# How long does your butterflies-in-your-stomach last?



## amorris

How long in a r/s with your SO that you still feel those butterflies in your stomach?

Is it true that people in long r/s dont have those feelings anymore?

Well, I've been in a r/s with my bf for almost 2 years now! I had it the first 3 months of our r/s when we're out on a date, everything makes me really excited and leaves me a tingling feeling.. And long story short, we had some issues and broke up after a year of our r/s and got back together again the month after and I did not have those feelings until about 6 months later and then I started having those butterfly feeling in my stomach again whenever I'm about to see him.. up till now


----------



## Aprill

6 years I still have them every once in a while.


----------



## pinksugar

wow really? I got really nervous/excited for the first 2 months of most of my relationships, but then I was just happy to see them, I didn't get the tingles.

I actually find them a little bit unpleasant so I guess it's a good thing!


----------



## Adrienne

Scientifically, studies shown they last 2 years lol? Personally, I used to get them initially but I still get them from time to time nowadays. But it's not the full butterflies-in-your-stomach effect, it's more of a swell of pride where I literally just feel satisfied.

(Recorded data)

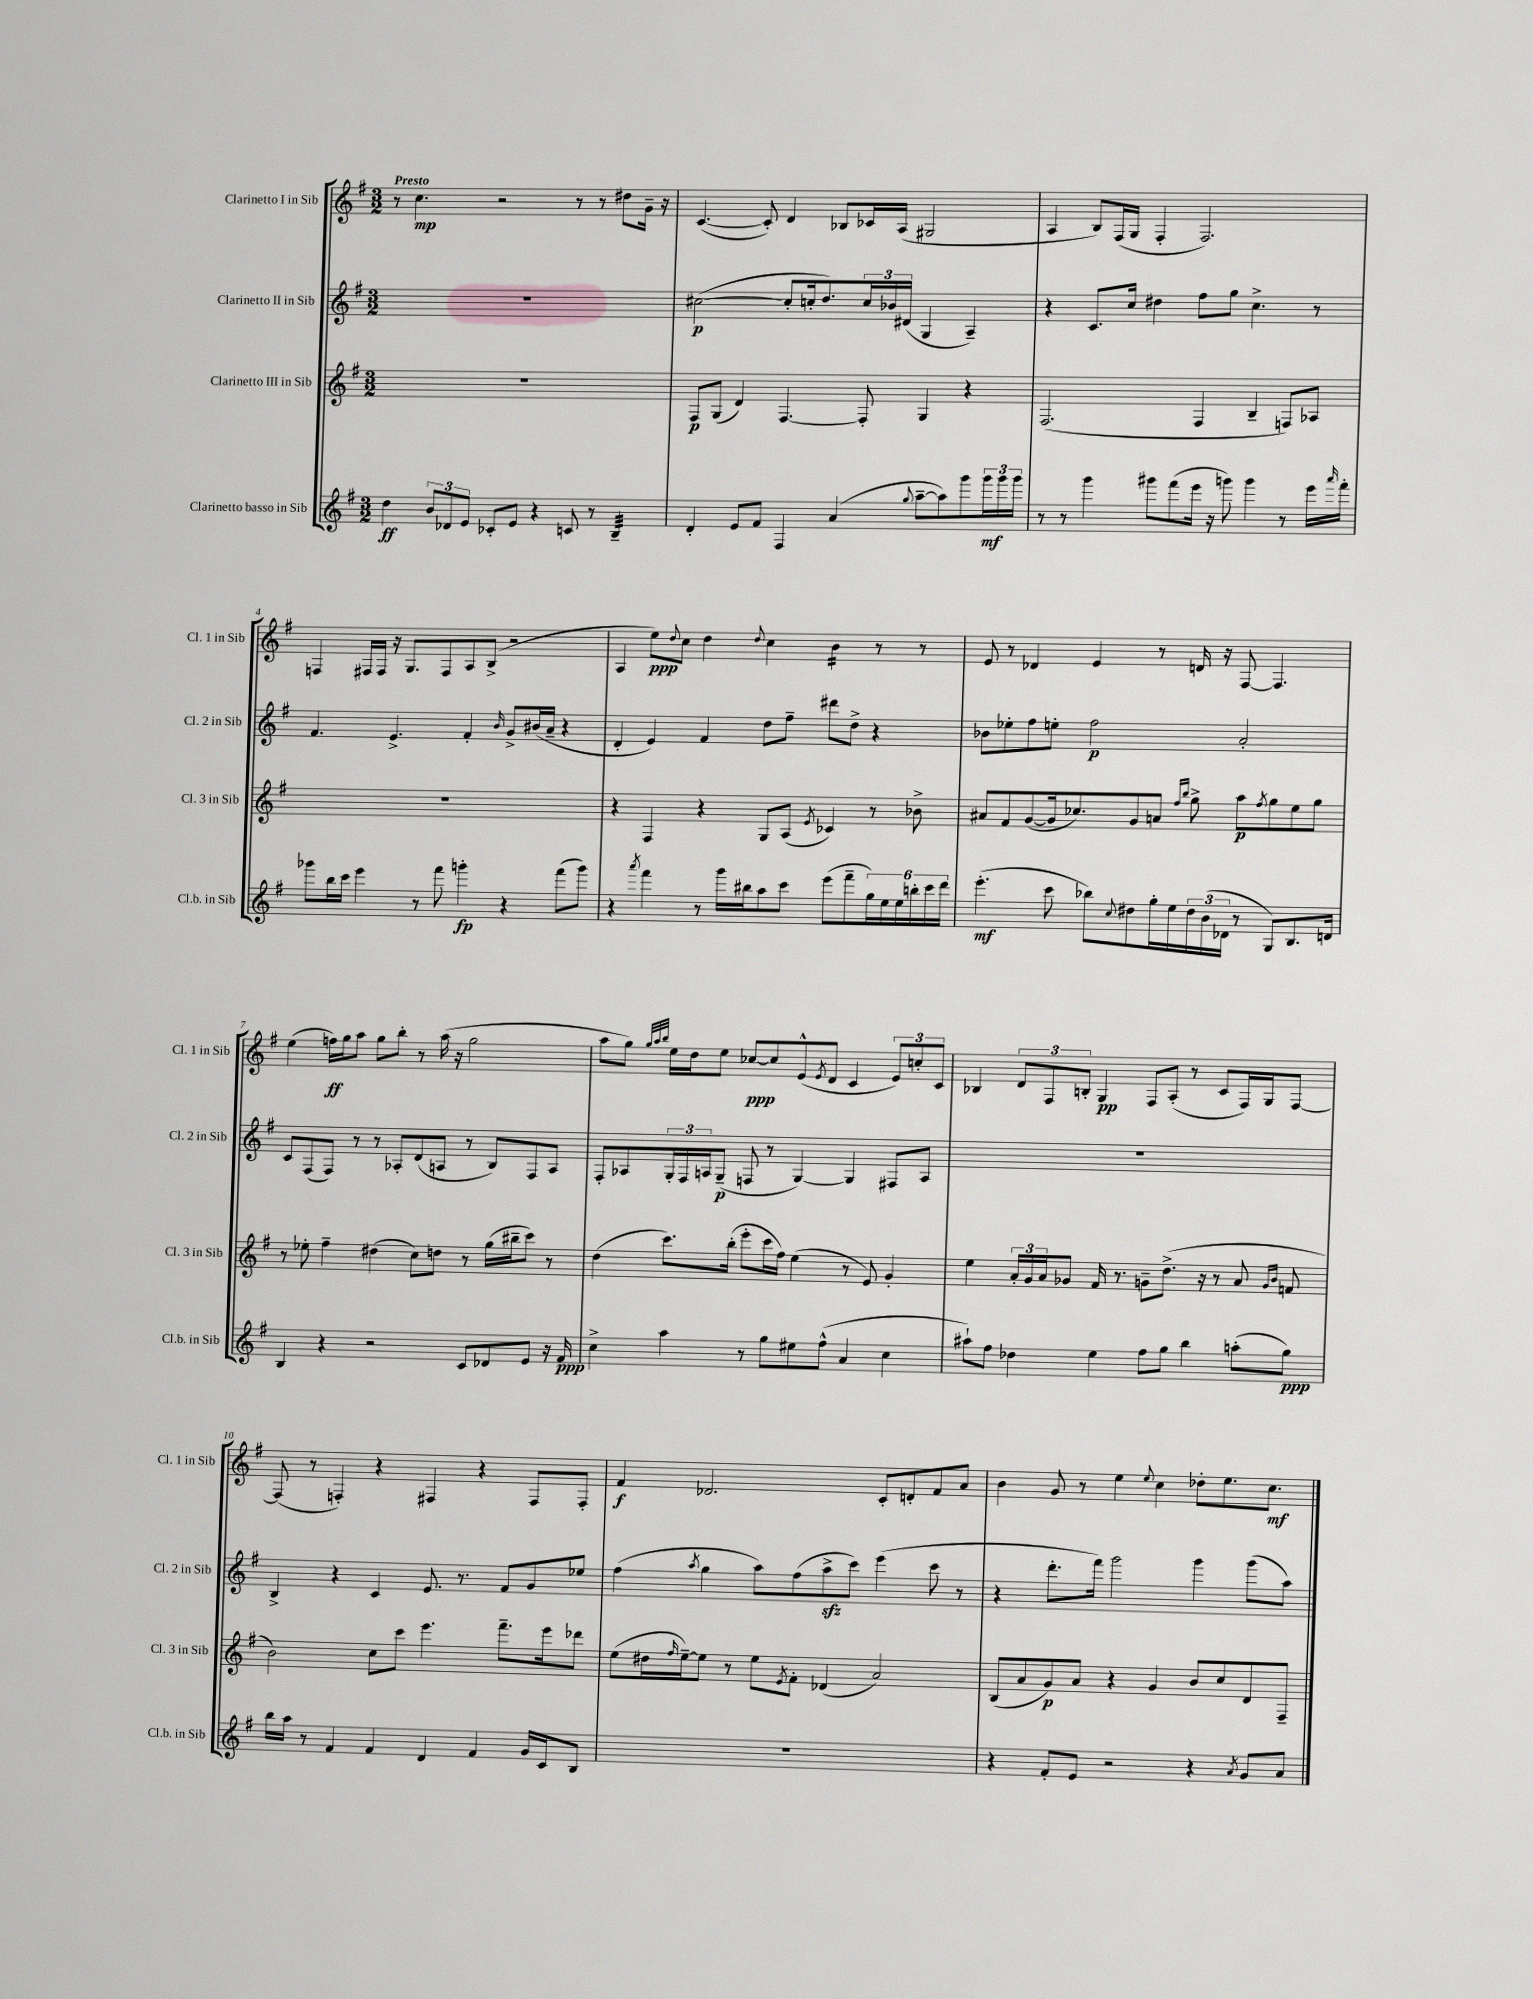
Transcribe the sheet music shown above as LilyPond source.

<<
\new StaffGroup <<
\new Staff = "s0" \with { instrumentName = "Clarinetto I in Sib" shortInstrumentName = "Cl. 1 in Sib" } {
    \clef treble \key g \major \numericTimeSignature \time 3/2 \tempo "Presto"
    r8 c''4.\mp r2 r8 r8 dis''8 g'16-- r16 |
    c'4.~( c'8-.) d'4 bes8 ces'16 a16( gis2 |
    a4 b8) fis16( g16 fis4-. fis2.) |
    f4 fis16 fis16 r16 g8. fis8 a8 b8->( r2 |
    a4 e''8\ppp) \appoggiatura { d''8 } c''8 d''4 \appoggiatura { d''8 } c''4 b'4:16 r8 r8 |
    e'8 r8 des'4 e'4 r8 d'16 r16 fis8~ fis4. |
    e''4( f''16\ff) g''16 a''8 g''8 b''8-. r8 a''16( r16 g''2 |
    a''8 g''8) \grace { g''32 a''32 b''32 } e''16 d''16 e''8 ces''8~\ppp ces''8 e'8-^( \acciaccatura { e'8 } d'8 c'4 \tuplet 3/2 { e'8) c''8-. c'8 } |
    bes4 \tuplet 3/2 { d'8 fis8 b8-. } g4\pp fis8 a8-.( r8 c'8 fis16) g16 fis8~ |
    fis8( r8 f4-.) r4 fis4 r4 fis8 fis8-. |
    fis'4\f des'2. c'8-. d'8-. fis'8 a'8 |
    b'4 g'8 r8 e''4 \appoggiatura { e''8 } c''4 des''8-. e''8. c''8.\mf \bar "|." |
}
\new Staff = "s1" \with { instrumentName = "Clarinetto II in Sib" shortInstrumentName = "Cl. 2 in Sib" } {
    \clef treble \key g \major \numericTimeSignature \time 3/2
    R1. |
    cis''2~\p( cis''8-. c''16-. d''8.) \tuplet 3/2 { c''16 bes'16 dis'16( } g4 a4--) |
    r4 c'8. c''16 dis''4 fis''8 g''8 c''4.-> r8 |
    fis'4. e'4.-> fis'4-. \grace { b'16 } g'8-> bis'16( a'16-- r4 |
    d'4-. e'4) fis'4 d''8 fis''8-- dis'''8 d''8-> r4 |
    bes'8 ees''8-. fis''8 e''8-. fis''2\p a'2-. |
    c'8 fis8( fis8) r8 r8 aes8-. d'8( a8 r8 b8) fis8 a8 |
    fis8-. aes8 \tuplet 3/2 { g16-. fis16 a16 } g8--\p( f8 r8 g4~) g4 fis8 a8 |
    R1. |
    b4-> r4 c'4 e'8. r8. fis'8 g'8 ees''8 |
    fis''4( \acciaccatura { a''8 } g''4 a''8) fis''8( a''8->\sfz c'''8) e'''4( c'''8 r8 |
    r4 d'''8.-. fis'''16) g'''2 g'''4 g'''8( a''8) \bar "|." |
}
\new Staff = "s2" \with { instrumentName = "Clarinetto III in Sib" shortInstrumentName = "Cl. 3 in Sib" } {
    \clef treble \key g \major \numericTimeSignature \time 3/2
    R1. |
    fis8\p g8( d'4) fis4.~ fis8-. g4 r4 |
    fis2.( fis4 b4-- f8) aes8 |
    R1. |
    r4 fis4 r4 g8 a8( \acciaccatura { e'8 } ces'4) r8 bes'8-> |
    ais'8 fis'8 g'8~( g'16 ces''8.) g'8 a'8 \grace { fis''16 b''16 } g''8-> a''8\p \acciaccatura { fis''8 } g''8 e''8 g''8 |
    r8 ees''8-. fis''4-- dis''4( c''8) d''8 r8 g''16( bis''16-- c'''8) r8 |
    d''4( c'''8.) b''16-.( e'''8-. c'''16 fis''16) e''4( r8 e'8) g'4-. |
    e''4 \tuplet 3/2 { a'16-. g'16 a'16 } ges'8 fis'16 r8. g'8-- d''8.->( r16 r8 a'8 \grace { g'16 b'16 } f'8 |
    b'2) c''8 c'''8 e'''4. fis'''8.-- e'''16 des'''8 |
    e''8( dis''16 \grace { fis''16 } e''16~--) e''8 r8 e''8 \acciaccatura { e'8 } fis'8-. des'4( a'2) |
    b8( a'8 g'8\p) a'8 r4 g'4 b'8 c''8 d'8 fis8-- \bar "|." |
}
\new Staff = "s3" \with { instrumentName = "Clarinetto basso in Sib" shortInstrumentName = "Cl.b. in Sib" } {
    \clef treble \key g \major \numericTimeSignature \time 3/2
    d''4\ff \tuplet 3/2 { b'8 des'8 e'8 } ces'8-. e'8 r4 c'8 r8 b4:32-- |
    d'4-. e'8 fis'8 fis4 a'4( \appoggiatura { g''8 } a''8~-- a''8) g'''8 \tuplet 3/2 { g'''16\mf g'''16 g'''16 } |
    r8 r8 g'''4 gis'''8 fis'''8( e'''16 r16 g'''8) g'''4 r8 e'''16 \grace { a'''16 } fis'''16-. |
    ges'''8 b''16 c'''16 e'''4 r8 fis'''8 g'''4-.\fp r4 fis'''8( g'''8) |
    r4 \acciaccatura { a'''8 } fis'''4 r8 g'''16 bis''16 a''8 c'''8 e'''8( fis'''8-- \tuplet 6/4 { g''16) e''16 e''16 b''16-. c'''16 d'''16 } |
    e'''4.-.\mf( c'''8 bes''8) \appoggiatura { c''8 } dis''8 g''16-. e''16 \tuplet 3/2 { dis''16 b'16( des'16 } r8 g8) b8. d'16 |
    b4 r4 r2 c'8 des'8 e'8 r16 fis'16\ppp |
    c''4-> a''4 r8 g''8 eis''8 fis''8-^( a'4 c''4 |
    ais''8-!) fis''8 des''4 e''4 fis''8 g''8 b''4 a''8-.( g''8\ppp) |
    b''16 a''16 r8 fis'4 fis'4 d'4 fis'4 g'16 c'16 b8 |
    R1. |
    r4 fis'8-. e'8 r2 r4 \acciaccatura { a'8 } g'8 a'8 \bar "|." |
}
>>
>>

List of tasks:
- A) Write out the passage of the forum thread starting at "## Adrienne" and ending at "just feel satisfied.", replacing "pride" with "contentment".
- B) Report every line of the listing that includes the string "appoggiatura".

Replies:
- A)
## Adrienne

Scientifically, studies shown they last 2 years lol? Personally, I used to get them initially but I still get them from time to time nowadays. But it's not the full butterflies-in-your-stomach effect, it's more of a swell of contentment where I literally just feel satisfied.

- B)
    a4 e''8\ppp) \appoggiatura { d''8 } c''8 d''4 \appoggiatura { d''8 } c''4 b'4:16 r8 r8 |
    b'4 g'8 r8 e''4 \appoggiatura { e''8 } c''4 des''8-. e''8. c''8.\mf \bar "|." |
    d'4-. e'8 fis'8 fis4 a'4( \appoggiatura { g''8 } a''8~-- a''8) g'''8 \tuplet 3/2 { g'''16\mf g'''16 g'''16 } |
    e'''4.-.\mf( c'''8 bes''8) \appoggiatura { c''8 } dis''8 g''16-. e''16 \tuplet 3/2 { dis''16 b'16( des'16 } r8 g8) b8. d'16 |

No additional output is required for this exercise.